The defendant, Sook Yeong Park, 42, of Flushing, is charged with labor trafficking, third-degree assault and endangering the welfare of a child.
"It's shocking, it really is," said Bill Sadera, a neighbor.
Neighbors like Bill and JoAnn Sadera still can't believe what they are hearing of the arrest of their neighbor Sook Yeong Park.
"I feel like I've been blind. I know the neighbors on either side. I can't imagine," JoAnn said.
Brown said that shortly after being placed with Park, the girl was forced by Park to work almost every day after school for about 10 hours doing housework, including meticulously cleaning Park's residence for her and her family, as well as forcing the child to give her back and foot massages and manicures and pedicures.
In one instance, it is alleged that Park forced the girl to give her a five-hour body massage while Park watched television.
"The defendant lives on a quiet, tree-lined Queens street with neat brick veneer homes that offered no clues to the horrors that she allegedly made her two young victims endure beginning when they were nine and 11 in age," said Brown.
Prosecutors say the two victims, a 16-year-old female and her 14-year-old brother - were brought to the United States from Korea in approximately January 2010 by one of Park's relatives who delivered them to her at her former Queens residence.
She then allegedly confiscated their passports and moved them to her current home.
According to the criminal charges, beginning in April 2013 and continuing until approximately 2014, Park started requiring the girl to work at a Queens grocery store approximately two days a week for eight hours a day at a salary of $10 an hour which she was forced to turn over in full to Park.
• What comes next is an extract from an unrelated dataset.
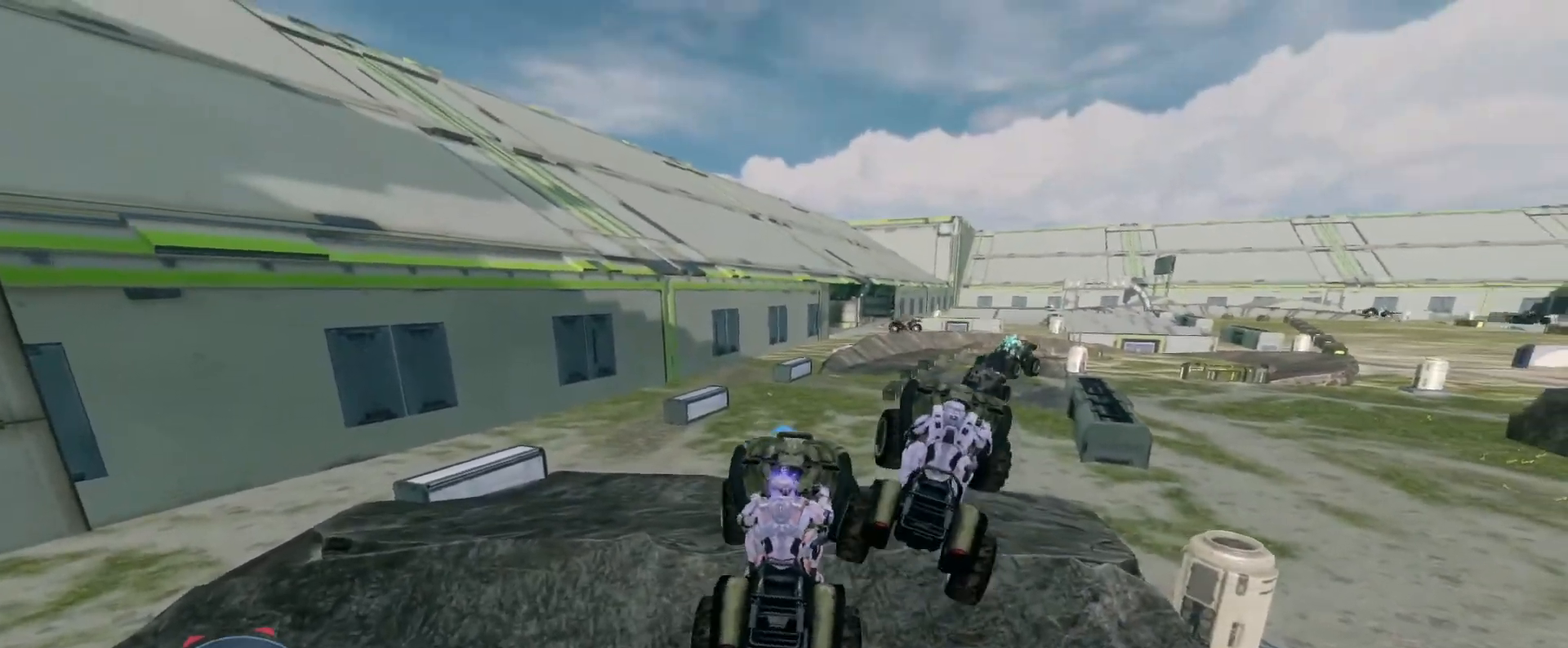
{"keys": ["w"], "mouse": [], "events": []}
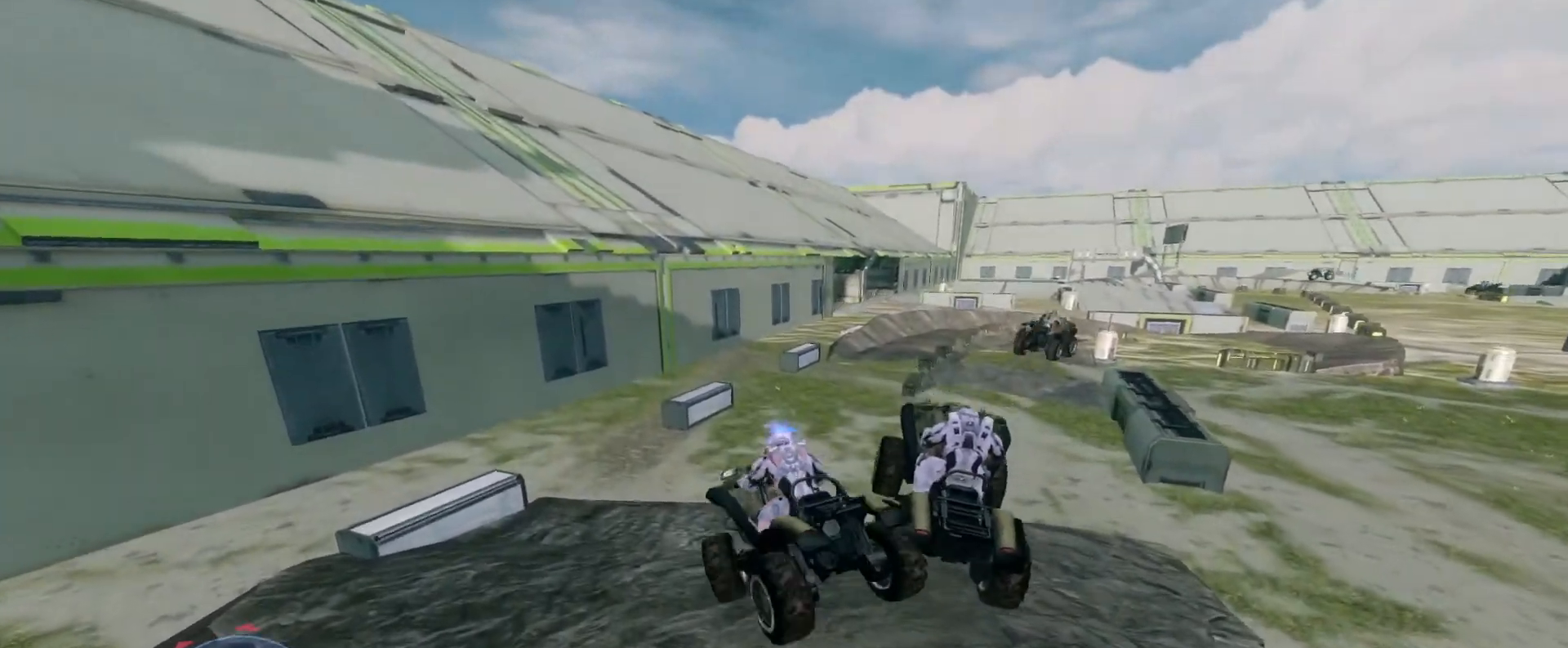
{"keys": ["w"], "mouse": [], "events": []}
She was then forced to work several days a week at a grocery store on Northern Boulevard, as well as at other grocery stores in New York City, for nine hours a day at a wage of $10 an hour and turn the wages over to Park, Brown said, adding that the boy was also forced to work at the store.
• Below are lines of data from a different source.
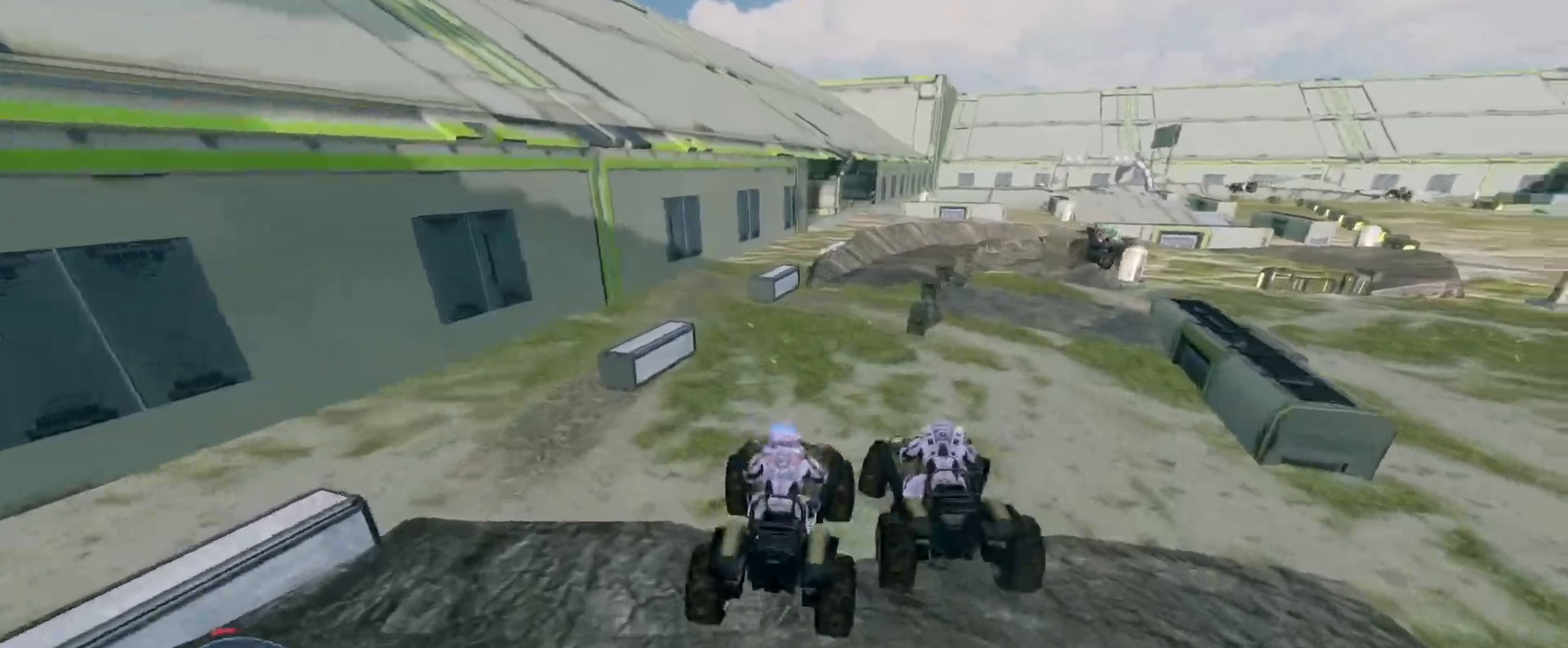
{"keys": ["w"], "mouse": [], "events": []}
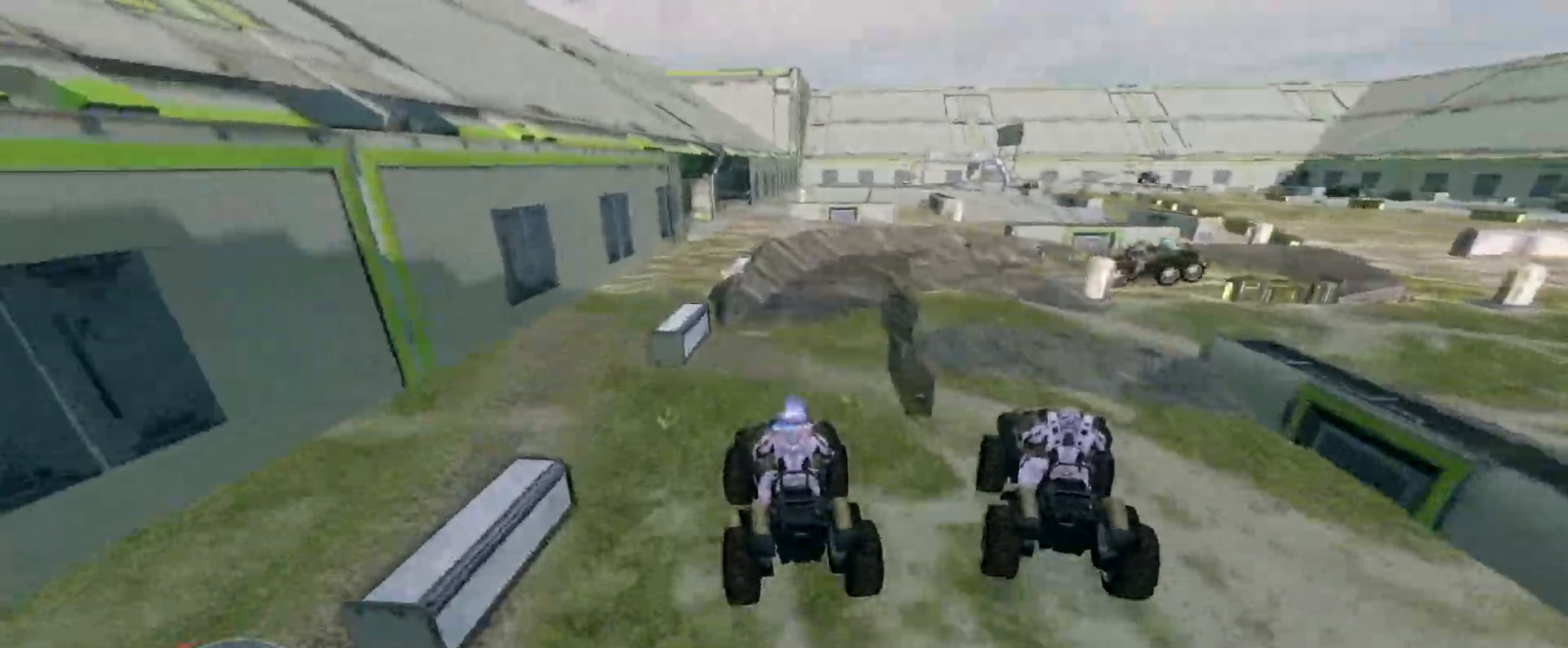
{"keys": ["w"], "mouse": [], "events": [[317, "w", "up"], [417, "w", "down"]]}
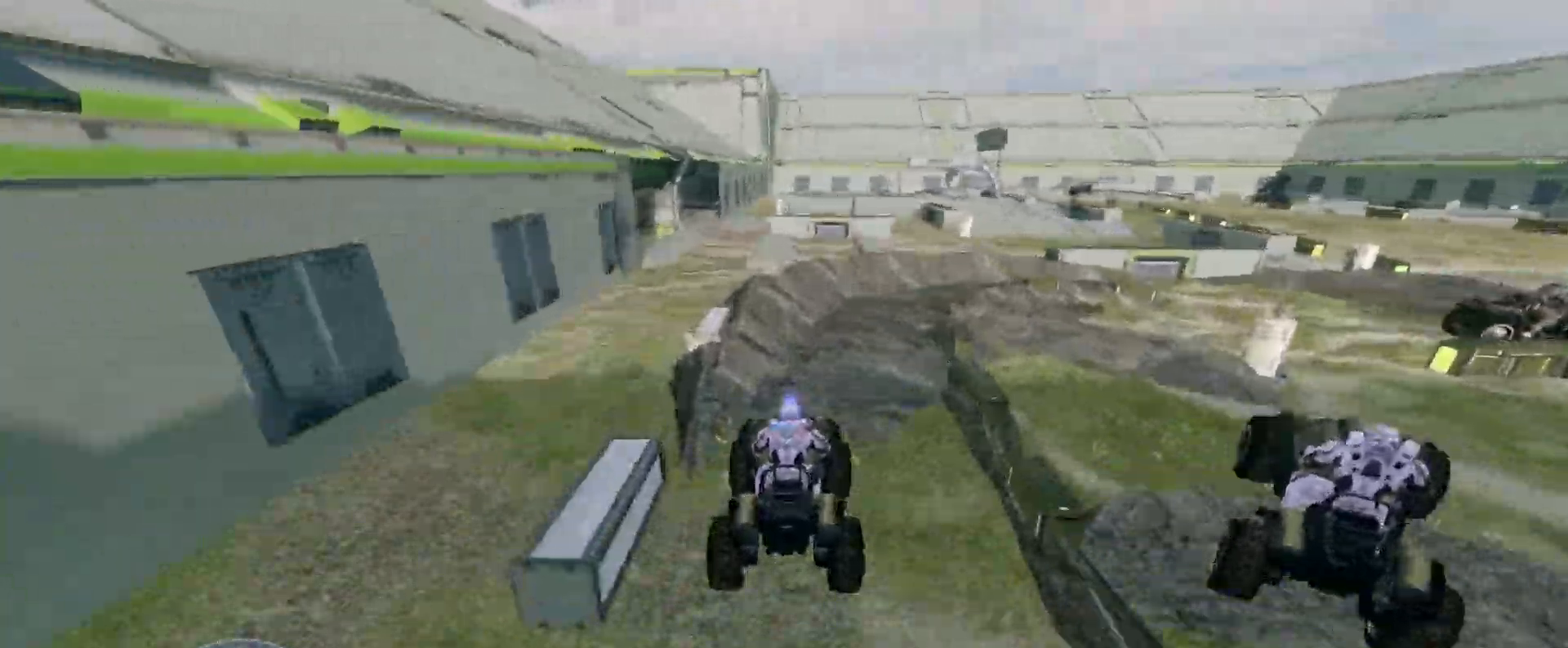
{"keys": ["w"], "mouse": [], "events": []}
The two children were allegedly told by Park that they had to work to pay their expenses because their mother wasn't sending her any money from Korea.
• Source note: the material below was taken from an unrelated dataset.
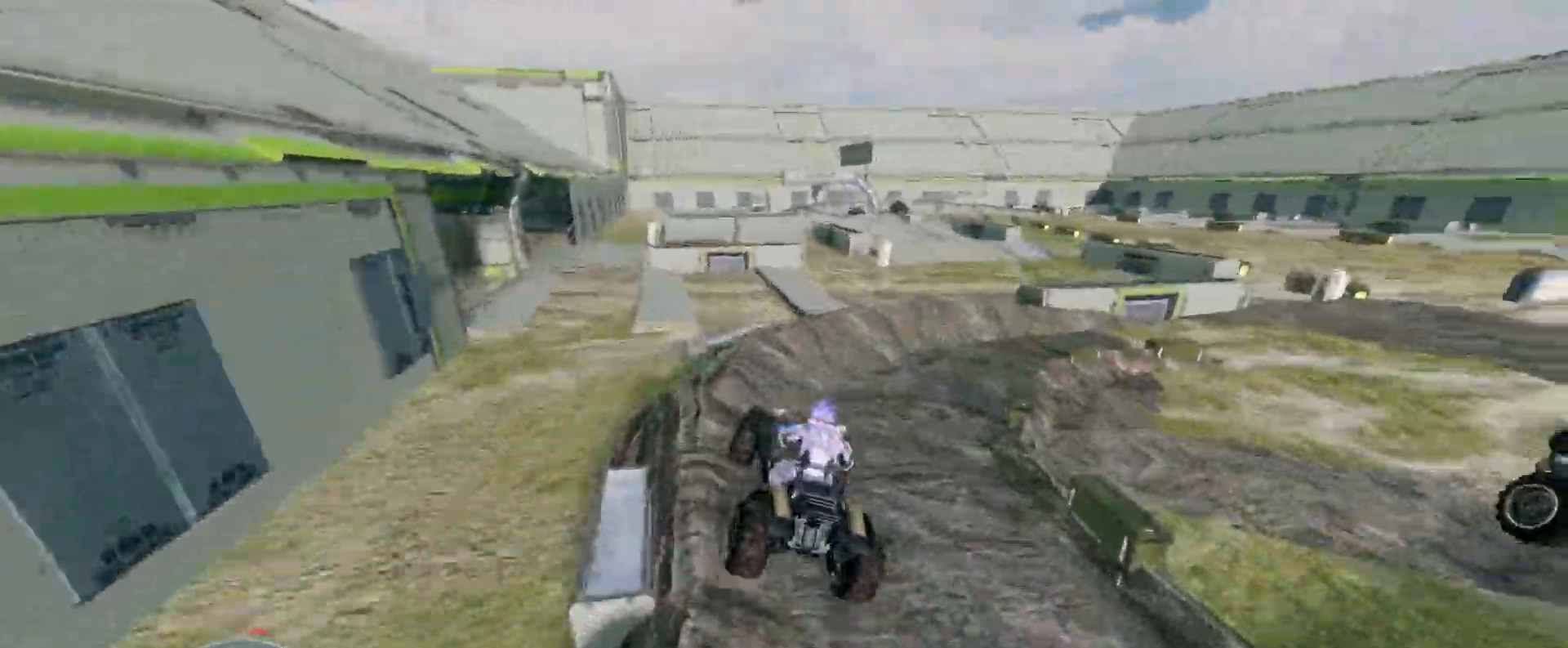
{"keys": ["w"], "mouse": [], "events": []}
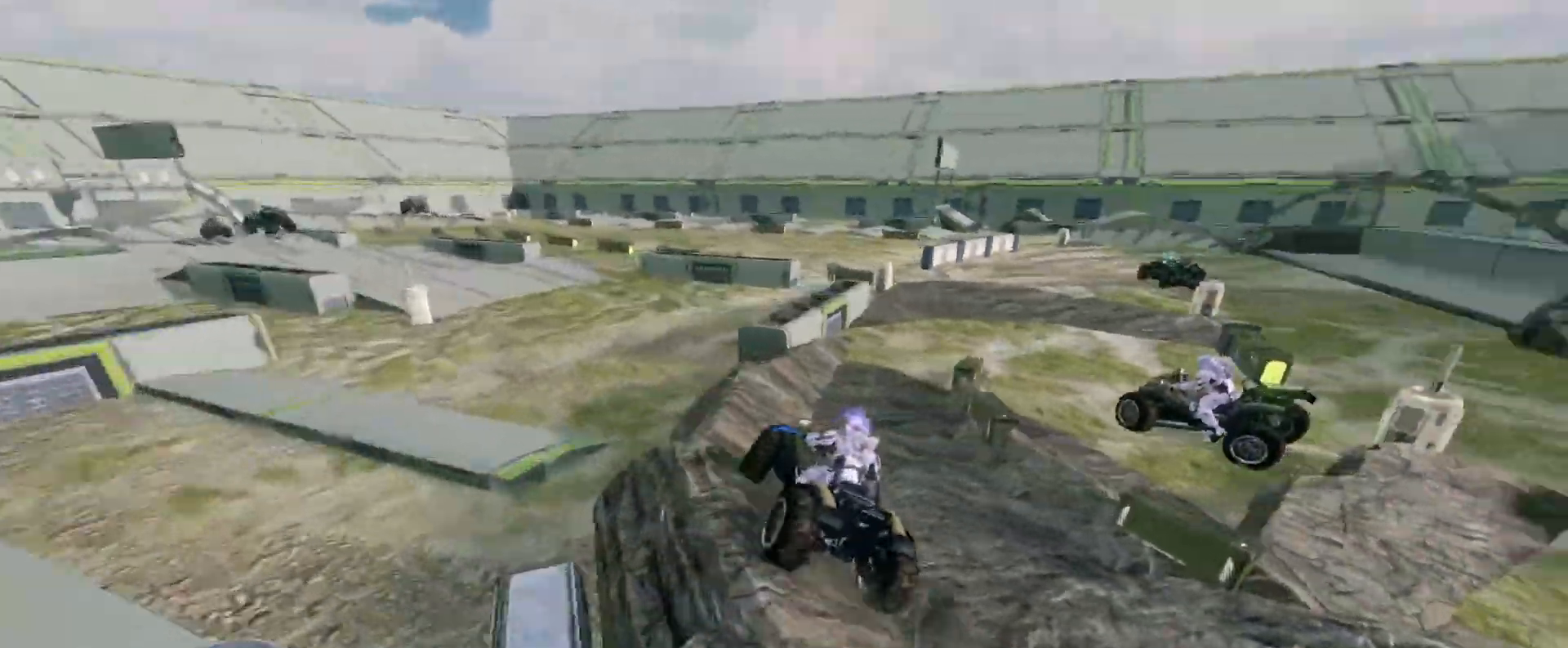
{"keys": ["w"], "mouse": [], "events": []}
Park forced the female victim to sleep on the floor in a small closet with one blanket and no mattress and the male victim to sleep on a bedroom floor with only one blanket and no mattress, prosecutors said.
Park allegedly beat them by striking them with objects, slapping them, stepping on their legs and kicking them about the body for not obeying her orders, causing them to fear her.
Lillian Ayfantis used to see the two children in the yard.
"They never looked up or talk. I used to smile, because there are a lot of neighborhood kids here and they would always look down," Ayfantis said.
"How would anybody know? That's the sad part about it. How would anybody know? Unless they didn't go to school," Bill said.
"Nothing at the school? They don't see the kids black and blue or something? It is two years, not one or two months," said Peggy Chrisos, a neighbor.
Over the past year, it is alleged that Park often made the girl miss school in order to assist her and clean her residence.
In November 2015, Park allegedly scratched the female victim about the legs with a nail clipper, causing scratches and substantial pain, because the manicure and pedicure that the victim was giving her were not up to her standards. Two months later, authorities say Park became angry with the girl and began kicking her on her leg, causing swelling and substantial pain, and the following day, Park became angry with her and cut off her hair and kicked her in the head, causing swelling and substantial pain.
The matter came to light when the children reported the physical abuse to school officials who, in turn, notified the police.
Park, who faces up to seven years in prison if convicted, was ordered held on $10,000 bond/$2,500 cash bail and to return to court on February 16.